• [Prompt] Using the data below, return word for word every line from the one holding "Prijs Vrijzinnig Humanisme" down to the one holding "Technology, Entertainment, (تکنولوژی،". Leave pictures out.

• [Exercise data]
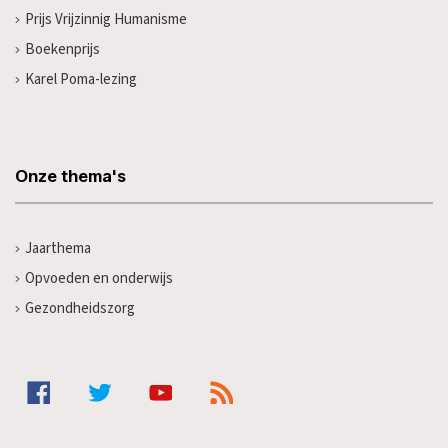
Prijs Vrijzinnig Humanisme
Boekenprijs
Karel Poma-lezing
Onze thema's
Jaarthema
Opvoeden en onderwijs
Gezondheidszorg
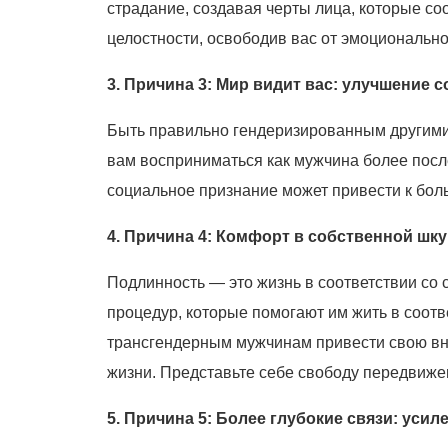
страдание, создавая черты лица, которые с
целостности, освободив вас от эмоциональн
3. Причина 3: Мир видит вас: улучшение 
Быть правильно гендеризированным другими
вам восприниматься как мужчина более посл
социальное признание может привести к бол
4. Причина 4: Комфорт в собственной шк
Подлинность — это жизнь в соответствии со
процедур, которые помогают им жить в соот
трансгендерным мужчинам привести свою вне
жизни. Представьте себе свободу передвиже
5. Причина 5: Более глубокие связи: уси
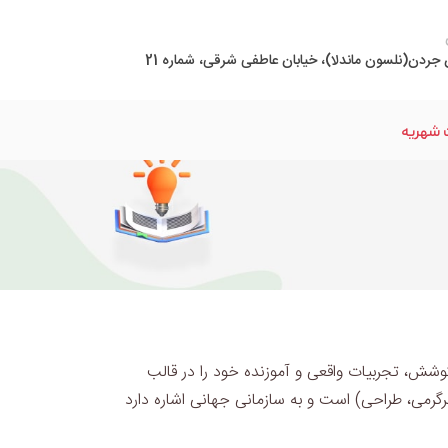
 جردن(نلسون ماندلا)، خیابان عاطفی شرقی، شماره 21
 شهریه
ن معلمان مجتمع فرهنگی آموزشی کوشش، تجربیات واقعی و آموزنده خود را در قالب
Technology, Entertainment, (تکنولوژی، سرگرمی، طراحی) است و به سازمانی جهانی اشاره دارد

...

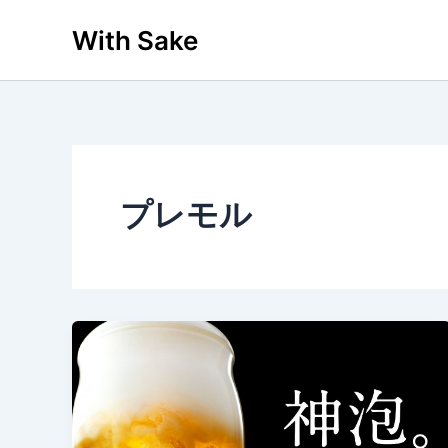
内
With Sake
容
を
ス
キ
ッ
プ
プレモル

• [Answer to this task]
Prijs Vrijzinnig Humanisme
Boekenprijs
Karel Poma-lezing
Onze thema's
Jaarthema
Opvoeden en onderwijs
Gezondheidszorg
страдание, создавая черты лица, которые с
целостности, освободив вас от эмоциональн
3. Причина 3: Мир видит вас: улучшение 
Быть правильно гендеризированным другими
вам восприниматься как мужчина более посл
социальное признание может привести к бол
4. Причина 4: Комфорт в собственной шк
Подлинность — это жизнь в соответствии со
процедур, которые помогают им жить в соот
трансгендерным мужчинам привести свою вне
жизни. Представьте себе свободу передвиже
5. Причина 5: Более глубокие связи: уси
 جردن(نلسون ماندلا)، خیابان عاطفی شرقی، شماره 21
 شهریه
ن معلمان مجتمع فرهنگی آموزشی کوشش، تجربیات واقعی و آموزنده خود را در قالب
Technology, Entertainment, (تکنولوژی، سرگرمی، طراحی) است و به سازمانی جهانی اشاره دارد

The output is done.